**DATA RECORDS**
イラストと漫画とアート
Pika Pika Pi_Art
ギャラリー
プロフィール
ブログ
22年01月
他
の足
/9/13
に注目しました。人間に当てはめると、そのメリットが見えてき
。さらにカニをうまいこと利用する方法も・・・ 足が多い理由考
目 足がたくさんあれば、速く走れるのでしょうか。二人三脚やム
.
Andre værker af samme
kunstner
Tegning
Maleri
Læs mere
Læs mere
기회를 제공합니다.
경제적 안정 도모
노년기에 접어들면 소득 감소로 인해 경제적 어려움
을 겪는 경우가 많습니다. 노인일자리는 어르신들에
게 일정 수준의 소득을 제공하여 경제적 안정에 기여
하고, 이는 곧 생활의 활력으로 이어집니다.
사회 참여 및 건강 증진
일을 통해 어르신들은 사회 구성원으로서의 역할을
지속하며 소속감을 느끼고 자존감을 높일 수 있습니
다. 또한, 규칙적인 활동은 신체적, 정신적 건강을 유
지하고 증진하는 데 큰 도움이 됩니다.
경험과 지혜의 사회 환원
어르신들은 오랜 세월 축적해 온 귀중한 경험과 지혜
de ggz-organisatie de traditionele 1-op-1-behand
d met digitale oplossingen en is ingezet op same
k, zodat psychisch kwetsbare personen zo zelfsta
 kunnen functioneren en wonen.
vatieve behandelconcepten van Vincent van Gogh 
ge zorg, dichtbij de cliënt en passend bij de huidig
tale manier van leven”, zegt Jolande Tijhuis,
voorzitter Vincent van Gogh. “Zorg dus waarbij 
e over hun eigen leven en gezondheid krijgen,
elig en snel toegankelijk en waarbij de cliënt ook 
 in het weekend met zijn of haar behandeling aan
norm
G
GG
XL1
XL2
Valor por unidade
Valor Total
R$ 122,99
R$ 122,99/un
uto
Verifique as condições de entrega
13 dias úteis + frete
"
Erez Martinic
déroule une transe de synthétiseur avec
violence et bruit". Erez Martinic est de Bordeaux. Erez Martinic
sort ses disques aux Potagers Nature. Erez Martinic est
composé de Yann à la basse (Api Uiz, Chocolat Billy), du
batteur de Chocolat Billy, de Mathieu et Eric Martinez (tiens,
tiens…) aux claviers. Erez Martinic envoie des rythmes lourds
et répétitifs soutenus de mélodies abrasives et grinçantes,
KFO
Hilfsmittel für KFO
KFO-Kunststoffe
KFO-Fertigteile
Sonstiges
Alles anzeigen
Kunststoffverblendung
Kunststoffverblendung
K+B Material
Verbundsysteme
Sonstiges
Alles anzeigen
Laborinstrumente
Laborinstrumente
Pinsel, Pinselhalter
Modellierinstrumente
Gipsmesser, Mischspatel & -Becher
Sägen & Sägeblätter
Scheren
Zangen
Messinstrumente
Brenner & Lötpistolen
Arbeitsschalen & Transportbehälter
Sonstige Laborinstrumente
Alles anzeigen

**WHAT THIS TASK INVOLVES**
What the exercise asks for is the listing above, retyped in full.

**RESPONSE TO THE EXERCISE**
イラストと漫画とアート
Pika Pika Pi_Art
ギャラリー
プロフィール
ブログ
22年01月
他
の足
/9/13
に注目しました。人間に当てはめると、そのメリットが見えてき
。さらにカニをうまいこと利用する方法も・・・ 足が多い理由考
目 足がたくさんあれば、速く走れるのでしょうか。二人三脚やム
.
Andre værker af samme
kunstner
Tegning
Maleri
Læs mere
Læs mere
기회를 제공합니다.
경제적 안정 도모
노년기에 접어들면 소득 감소로 인해 경제적 어려움
을 겪는 경우가 많습니다. 노인일자리는 어르신들에
게 일정 수준의 소득을 제공하여 경제적 안정에 기여
하고, 이는 곧 생활의 활력으로 이어집니다.
사회 참여 및 건강 증진
일을 통해 어르신들은 사회 구성원으로서의 역할을
지속하며 소속감을 느끼고 자존감을 높일 수 있습니
다. 또한, 규칙적인 활동은 신체적, 정신적 건강을 유
지하고 증진하는 데 큰 도움이 됩니다.
경험과 지혜의 사회 환원
어르신들은 오랜 세월 축적해 온 귀중한 경험과 지혜
de ggz-organisatie de traditionele 1-op-1-behand
d met digitale oplossingen en is ingezet op same
k, zodat psychisch kwetsbare personen zo zelfsta
 kunnen functioneren en wonen.
vatieve behandelconcepten van Vincent van Gogh 
ge zorg, dichtbij de cliënt en passend bij de huidig
tale manier van leven”, zegt Jolande Tijhuis,
voorzitter Vincent van Gogh. “Zorg dus waarbij 
e over hun eigen leven en gezondheid krijgen,
elig en snel toegankelijk en waarbij de cliënt ook 
 in het weekend met zijn of haar behandeling aan
norm
G
GG
XL1
XL2
Valor por unidade
Valor Total
R$ 122,99
R$ 122,99/un
uto
Verifique as condições de entrega
13 dias úteis + frete
"
Erez Martinic
déroule une transe de synthétiseur avec
violence et bruit". Erez Martinic est de Bordeaux. Erez Martinic
sort ses disques aux Potagers Nature. Erez Martinic est
composé de Yann à la basse (Api Uiz, Chocolat Billy), du
batteur de Chocolat Billy, de Mathieu et Eric Martinez (tiens,
tiens…) aux claviers. Erez Martinic envoie des rythmes lourds
et répétitifs soutenus de mélodies abrasives et grinçantes,
KFO
Hilfsmittel für KFO
KFO-Kunststoffe
KFO-Fertigteile
Sonstiges
Alles anzeigen
Kunststoffverblendung
Kunststoffverblendung
K+B Material
Verbundsysteme
Sonstiges
Alles anzeigen
Laborinstrumente
Laborinstrumente
Pinsel, Pinselhalter
Modellierinstrumente
Gipsmesser, Mischspatel & -Becher
Sägen & Sägeblätter
Scheren
Zangen
Messinstrumente
Brenner & Lötpistolen
Arbeitsschalen & Transportbehälter
Sonstige Laborinstrumente
Alles anzeigen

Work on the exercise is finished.